(Dataset entries)

# # #

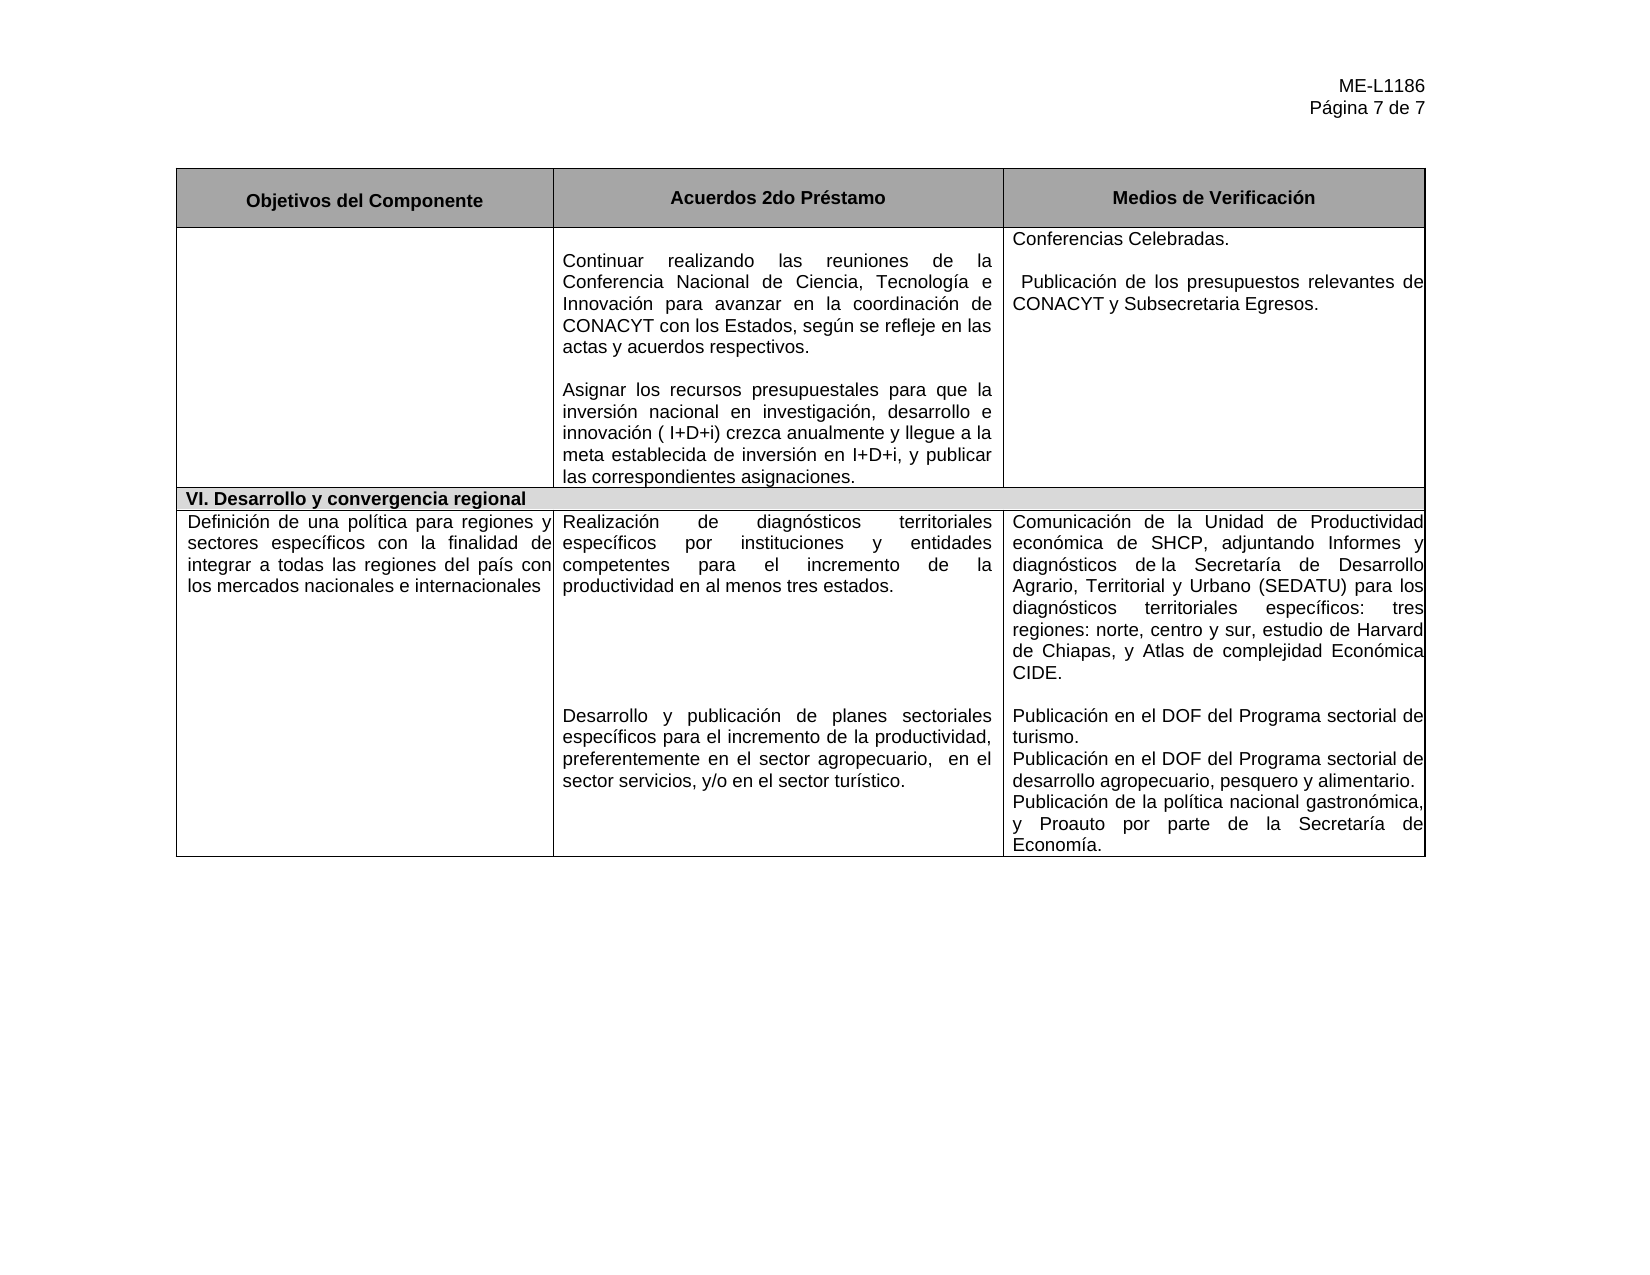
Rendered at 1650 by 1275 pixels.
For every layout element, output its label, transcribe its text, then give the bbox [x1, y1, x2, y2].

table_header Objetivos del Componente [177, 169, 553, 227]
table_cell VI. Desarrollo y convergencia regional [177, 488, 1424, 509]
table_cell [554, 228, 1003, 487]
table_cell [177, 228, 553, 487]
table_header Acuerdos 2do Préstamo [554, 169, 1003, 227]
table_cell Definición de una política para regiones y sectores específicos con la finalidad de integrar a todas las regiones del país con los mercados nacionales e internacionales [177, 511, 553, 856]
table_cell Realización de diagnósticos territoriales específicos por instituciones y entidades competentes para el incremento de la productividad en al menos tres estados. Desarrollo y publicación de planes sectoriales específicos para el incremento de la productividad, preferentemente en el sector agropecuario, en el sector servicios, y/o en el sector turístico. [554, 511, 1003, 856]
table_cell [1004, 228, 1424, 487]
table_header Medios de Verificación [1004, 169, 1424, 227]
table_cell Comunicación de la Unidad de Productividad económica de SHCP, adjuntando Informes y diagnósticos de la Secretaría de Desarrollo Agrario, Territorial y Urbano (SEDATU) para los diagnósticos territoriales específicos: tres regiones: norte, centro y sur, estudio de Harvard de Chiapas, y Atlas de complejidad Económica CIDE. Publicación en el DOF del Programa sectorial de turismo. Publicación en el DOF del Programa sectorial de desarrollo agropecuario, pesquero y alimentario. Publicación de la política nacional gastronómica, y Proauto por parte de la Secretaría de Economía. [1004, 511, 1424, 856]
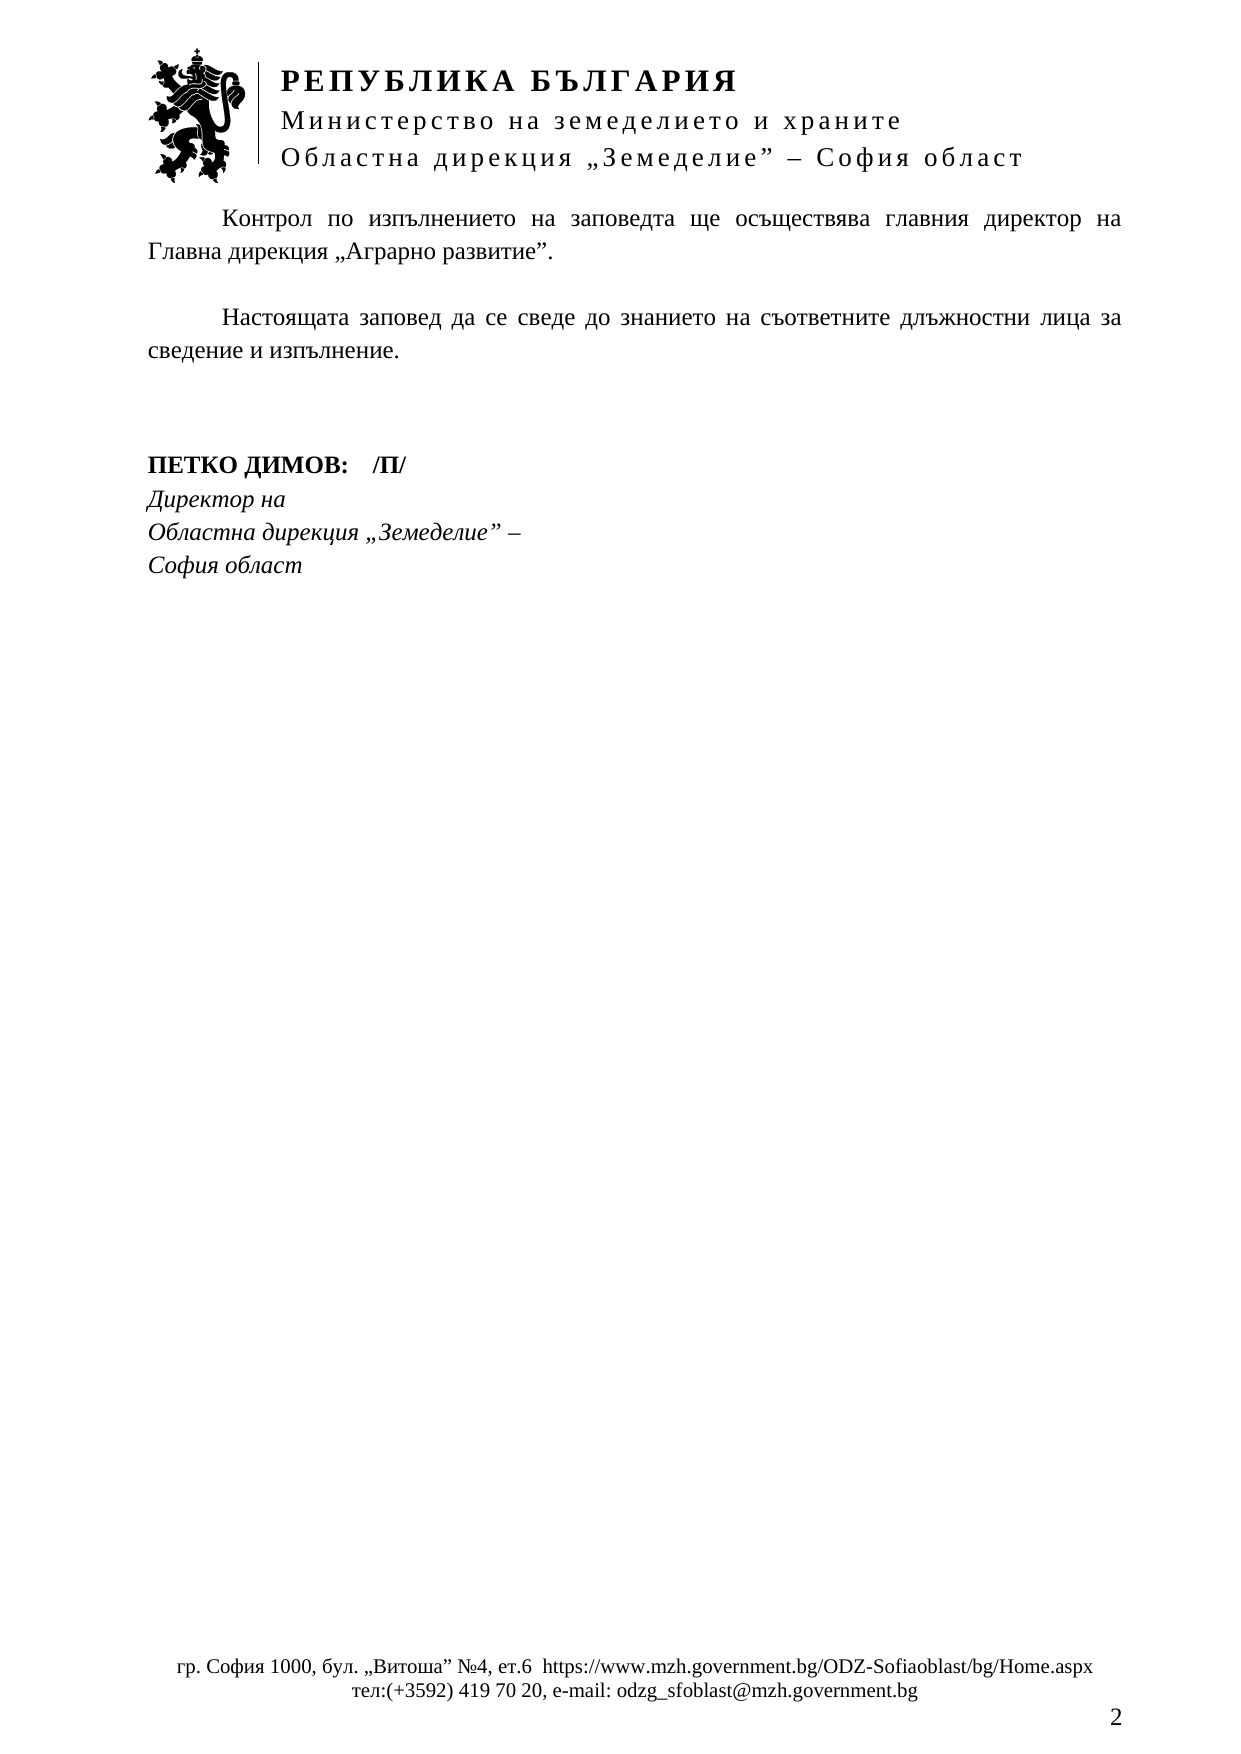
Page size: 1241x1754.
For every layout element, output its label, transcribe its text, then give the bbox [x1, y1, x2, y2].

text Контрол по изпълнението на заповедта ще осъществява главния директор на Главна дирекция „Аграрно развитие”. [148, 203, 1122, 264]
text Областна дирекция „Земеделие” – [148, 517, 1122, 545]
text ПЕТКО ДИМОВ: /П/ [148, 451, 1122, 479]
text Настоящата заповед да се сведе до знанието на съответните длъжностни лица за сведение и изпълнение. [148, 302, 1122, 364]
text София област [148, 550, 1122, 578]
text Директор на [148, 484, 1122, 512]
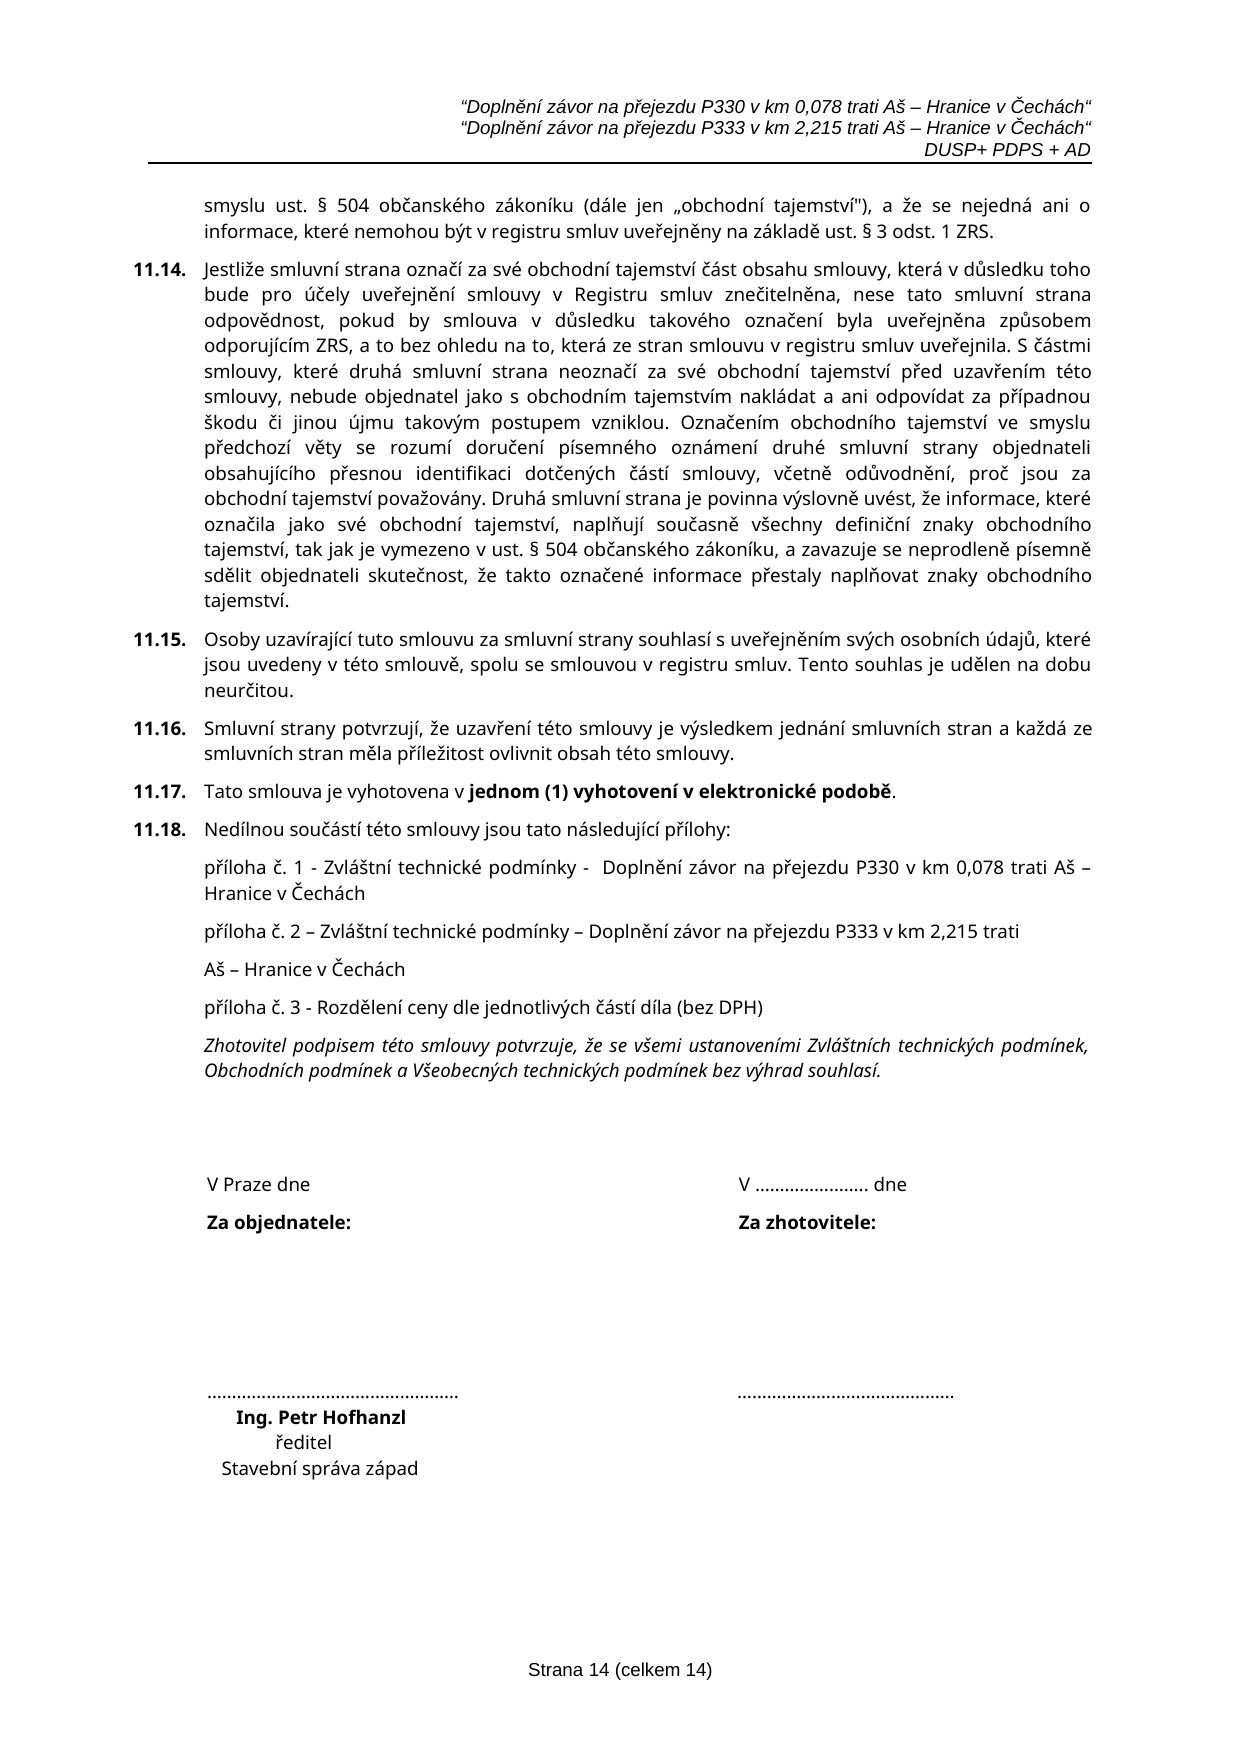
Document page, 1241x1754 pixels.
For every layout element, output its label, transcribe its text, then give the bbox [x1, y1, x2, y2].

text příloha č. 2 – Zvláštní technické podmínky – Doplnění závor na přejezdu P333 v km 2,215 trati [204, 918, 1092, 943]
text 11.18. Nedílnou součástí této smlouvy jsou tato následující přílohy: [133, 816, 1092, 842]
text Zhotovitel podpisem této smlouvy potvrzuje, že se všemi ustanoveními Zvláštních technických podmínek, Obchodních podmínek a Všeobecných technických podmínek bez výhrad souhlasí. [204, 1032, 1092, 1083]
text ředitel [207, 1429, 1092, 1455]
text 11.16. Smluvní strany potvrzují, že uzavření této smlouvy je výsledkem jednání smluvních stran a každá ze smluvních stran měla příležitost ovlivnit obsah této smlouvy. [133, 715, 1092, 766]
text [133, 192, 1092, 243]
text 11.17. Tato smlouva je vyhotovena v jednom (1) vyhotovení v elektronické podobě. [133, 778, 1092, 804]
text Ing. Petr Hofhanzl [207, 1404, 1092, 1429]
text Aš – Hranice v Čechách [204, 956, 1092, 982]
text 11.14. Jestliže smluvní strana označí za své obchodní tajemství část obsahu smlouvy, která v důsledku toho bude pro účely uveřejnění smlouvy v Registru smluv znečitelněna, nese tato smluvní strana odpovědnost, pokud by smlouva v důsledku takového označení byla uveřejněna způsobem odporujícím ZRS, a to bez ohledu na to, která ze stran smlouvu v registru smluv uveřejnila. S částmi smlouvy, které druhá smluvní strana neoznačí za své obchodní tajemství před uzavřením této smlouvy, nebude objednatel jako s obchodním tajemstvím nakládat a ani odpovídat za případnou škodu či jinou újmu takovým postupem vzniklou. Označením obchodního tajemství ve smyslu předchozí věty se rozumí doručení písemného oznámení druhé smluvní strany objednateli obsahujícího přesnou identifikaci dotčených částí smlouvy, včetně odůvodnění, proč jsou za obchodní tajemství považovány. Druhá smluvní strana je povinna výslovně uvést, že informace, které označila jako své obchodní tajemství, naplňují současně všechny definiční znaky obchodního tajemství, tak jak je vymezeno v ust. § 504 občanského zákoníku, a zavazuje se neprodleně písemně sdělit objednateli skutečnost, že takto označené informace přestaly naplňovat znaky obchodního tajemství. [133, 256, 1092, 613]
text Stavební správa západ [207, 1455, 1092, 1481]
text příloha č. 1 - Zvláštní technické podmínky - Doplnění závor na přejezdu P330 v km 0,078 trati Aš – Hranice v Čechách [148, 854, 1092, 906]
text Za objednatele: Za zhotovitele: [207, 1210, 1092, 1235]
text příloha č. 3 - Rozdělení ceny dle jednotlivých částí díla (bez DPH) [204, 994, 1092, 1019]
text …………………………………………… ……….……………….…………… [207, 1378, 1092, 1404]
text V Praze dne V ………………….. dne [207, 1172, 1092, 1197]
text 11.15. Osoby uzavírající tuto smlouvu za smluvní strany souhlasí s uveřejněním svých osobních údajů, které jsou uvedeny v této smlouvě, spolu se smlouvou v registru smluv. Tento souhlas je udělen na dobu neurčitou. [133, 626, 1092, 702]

# # #

*Task prompt*: Your copy should hold the lines from the one with "table_cell [1004, 228, 1424, 487]" up to and including the one with "Page size: 1241x1754.", exactly as in the data above, and no pictures.

*Reply to the exercise*:
table_cell [1004, 228, 1424, 487]
table_header Medios de Verificación [1004, 169, 1424, 227]
table_cell Comunicación de la Unidad de Productividad económica de SHCP, adjuntando Informes y diagnósticos de la Secretaría de Desarrollo Agrario, Territorial y Urbano (SEDATU) para los diagnósticos territoriales específicos: tres regiones: norte, centro y sur, estudio de Harvard de Chiapas, y Atlas de complejidad Económica CIDE. Publicación en el DOF del Programa sectorial de turismo. Publicación en el DOF del Programa sectorial de desarrollo agropecuario, pesquero y alimentario. Publicación de la política nacional gastronómica, y Proauto por parte de la Secretaría de Economía. [1004, 511, 1424, 856]
Page size: 1241x1754.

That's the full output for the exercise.